*Excerpted text*:
%%
On Monday, April 26, 1999 8:12 PM, Rick Knabb [SMTP:knabb@soest.hawaii.edu] wrote:
> Hello,
>
> Thanks for starting the new MPP mailing list... I hope it's OK
> to send inquiries to you as well.
>
> I have the model compiled and running on a Fujitsu VPP in a
> four-processor queue submitted via NQS.  The sys admin would
> like me to provide him info on how efficient the parallel
> processing is for MM5-MPP running on this machine... goal is
> to determine if I need more processors or changes to the code
> to get a particular configuration to run faster.  I'm somewhat
> familiar with NQS, etc.... but I need suggestions for getting
> some numbers on how well the model is using the resources I'm
> asking for.  Does MM5 output any info of this nature, or do
> you know of NQS commands that provide such details?
>
> Thanks very much!
> Rick Knabb
>
> --
> Rick Knabb, Research Meteorologist
> University of Hawaii
> Institute for Astronomy
> 2680 Woodlawn Drive
> Honolulu, HI 96822

Dear Rick,

What a coincidence.  I've been spending quite a bit of time lately trying 
to understand and improve performance and scaling on a Fujitsu VPP.  What I 
have discovered so far is that single-domain scenarios scale well, at least 
up to small numbers of processors (I only have 6 available to me on the 
machine I am using and the runs so far have only been on 4 and fewer). 
 Processor performance is "ok" -- definitely not stellar: somewhere between 
250 and 400 Mflop/sec/PE.  The real bottleneck has been the parallel 
efficiency of the code when nesting is turned on, in particular the 
nest-forcing code in the MPP version (see 
MPP/RSL/parallel_src/mp_stotndt.F).  It's a combination of load imbalance, 
which has always been a problem with the MPP nesting code, made more accute 
by the fact that per-PE performance is pretty poor in the VPP vector nodes 
for this part of the code.  The nest forcing is taking 25-35% of the time 
on this machine in a two-domain 2-way nested case I've been testing.  The 
usual hit is 10-15%.  I haven't even started looking at I/O performance 
yet.
%%
*Work request A*: In the MM5 thread, what percentage of the run time does the nest forcing take in the two-domain 2-way nested test case on the Fujitsu VPP?
*Work request B*: From the MM5 thread, write out the passage that opens with the words containing "What a coincidence." and closes with "4 and fewer).".

Dataset records
%%
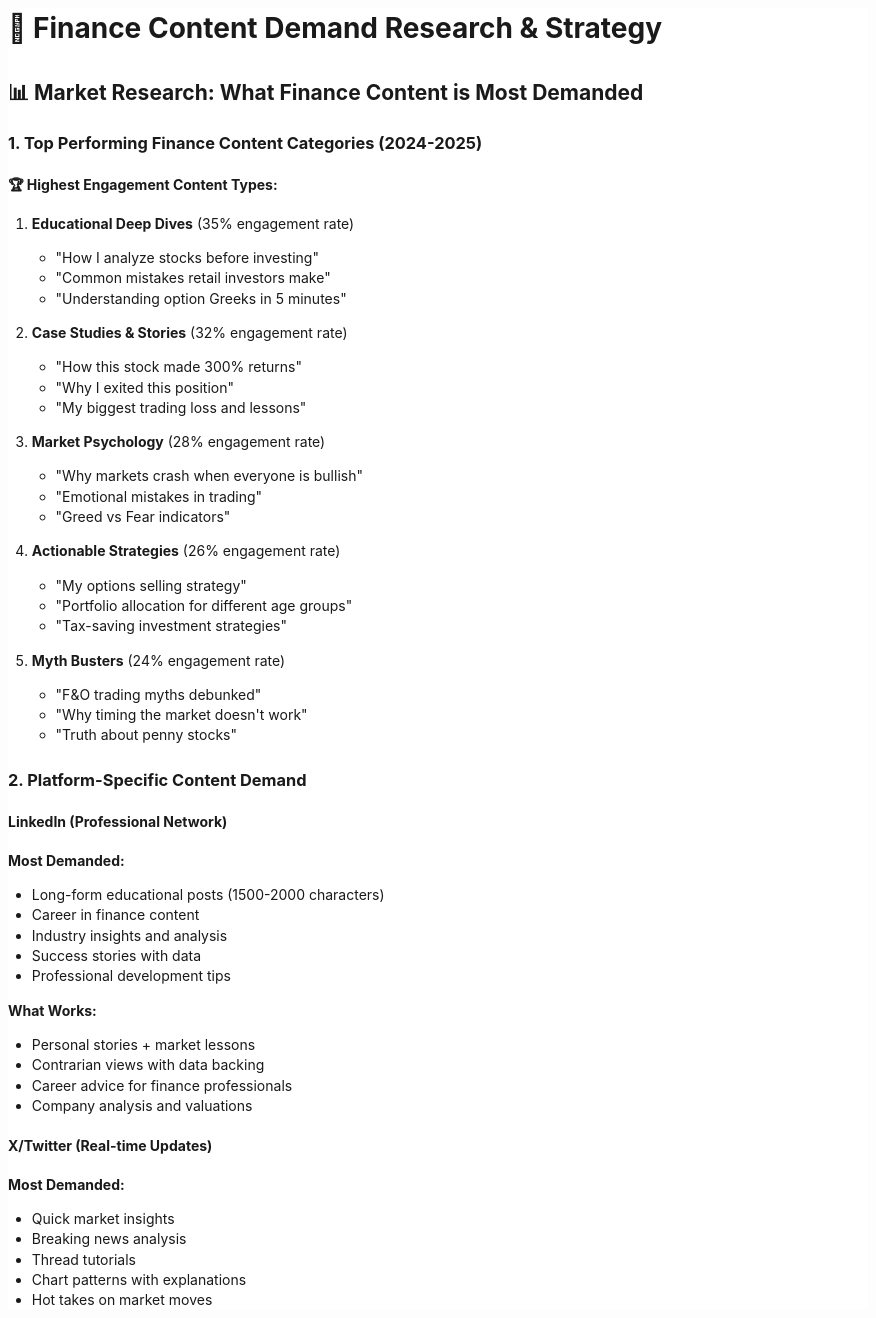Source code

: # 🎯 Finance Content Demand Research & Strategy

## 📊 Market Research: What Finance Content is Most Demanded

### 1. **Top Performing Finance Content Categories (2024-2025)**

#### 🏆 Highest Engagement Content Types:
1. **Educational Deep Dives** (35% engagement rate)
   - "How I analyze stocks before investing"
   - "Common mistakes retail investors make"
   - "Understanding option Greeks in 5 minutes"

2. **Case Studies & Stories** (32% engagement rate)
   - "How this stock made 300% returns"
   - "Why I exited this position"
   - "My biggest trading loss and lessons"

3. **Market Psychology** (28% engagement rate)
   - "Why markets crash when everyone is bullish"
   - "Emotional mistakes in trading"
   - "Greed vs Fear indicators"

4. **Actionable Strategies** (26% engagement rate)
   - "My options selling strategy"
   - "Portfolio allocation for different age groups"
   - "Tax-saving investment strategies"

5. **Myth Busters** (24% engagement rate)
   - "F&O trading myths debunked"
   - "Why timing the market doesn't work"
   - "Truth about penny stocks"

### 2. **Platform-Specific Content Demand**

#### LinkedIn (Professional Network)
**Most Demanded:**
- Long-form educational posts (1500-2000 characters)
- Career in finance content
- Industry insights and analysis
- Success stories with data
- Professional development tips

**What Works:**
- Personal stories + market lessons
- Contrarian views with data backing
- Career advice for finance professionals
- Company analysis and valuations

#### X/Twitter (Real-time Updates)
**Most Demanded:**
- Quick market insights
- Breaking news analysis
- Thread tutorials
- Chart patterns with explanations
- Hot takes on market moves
%%
%%
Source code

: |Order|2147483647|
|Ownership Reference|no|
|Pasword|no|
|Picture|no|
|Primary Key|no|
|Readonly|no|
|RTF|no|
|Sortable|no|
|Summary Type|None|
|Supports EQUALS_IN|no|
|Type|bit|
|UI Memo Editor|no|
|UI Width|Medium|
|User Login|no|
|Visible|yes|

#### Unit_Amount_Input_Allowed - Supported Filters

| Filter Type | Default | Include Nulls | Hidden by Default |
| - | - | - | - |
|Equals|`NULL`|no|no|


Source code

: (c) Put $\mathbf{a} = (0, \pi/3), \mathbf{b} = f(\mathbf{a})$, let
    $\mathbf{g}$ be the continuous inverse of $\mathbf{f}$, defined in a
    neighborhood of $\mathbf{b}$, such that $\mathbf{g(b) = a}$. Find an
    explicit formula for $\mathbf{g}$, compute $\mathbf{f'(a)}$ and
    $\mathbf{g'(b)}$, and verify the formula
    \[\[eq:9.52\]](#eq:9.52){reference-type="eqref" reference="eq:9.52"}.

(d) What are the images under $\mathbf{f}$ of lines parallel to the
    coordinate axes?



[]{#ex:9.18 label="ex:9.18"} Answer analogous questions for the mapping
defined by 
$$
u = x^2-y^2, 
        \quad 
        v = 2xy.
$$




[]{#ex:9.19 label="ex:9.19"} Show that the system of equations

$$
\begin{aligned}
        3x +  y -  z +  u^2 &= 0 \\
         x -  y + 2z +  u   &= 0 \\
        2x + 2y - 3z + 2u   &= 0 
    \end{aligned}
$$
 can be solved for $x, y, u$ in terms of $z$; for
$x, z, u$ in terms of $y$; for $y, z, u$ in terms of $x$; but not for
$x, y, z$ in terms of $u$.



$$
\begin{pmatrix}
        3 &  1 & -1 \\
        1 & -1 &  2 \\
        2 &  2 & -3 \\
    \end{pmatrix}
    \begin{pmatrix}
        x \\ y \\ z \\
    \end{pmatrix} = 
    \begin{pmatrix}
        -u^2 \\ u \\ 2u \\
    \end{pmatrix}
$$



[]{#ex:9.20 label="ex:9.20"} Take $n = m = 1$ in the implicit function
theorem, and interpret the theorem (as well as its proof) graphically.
%%
*Solution A*: 25-35% of the time

*Solution B*:
What a coincidence.  I've been spending quite a bit of time lately trying 
to understand and improve performance and scaling on a Fujitsu VPP.  What I 
have discovered so far is that single-domain scenarios scale well, at least 
up to small numbers of processors (I only have 6 available to me on the 
machine I am using and the runs so far have only been on 4 and fewer).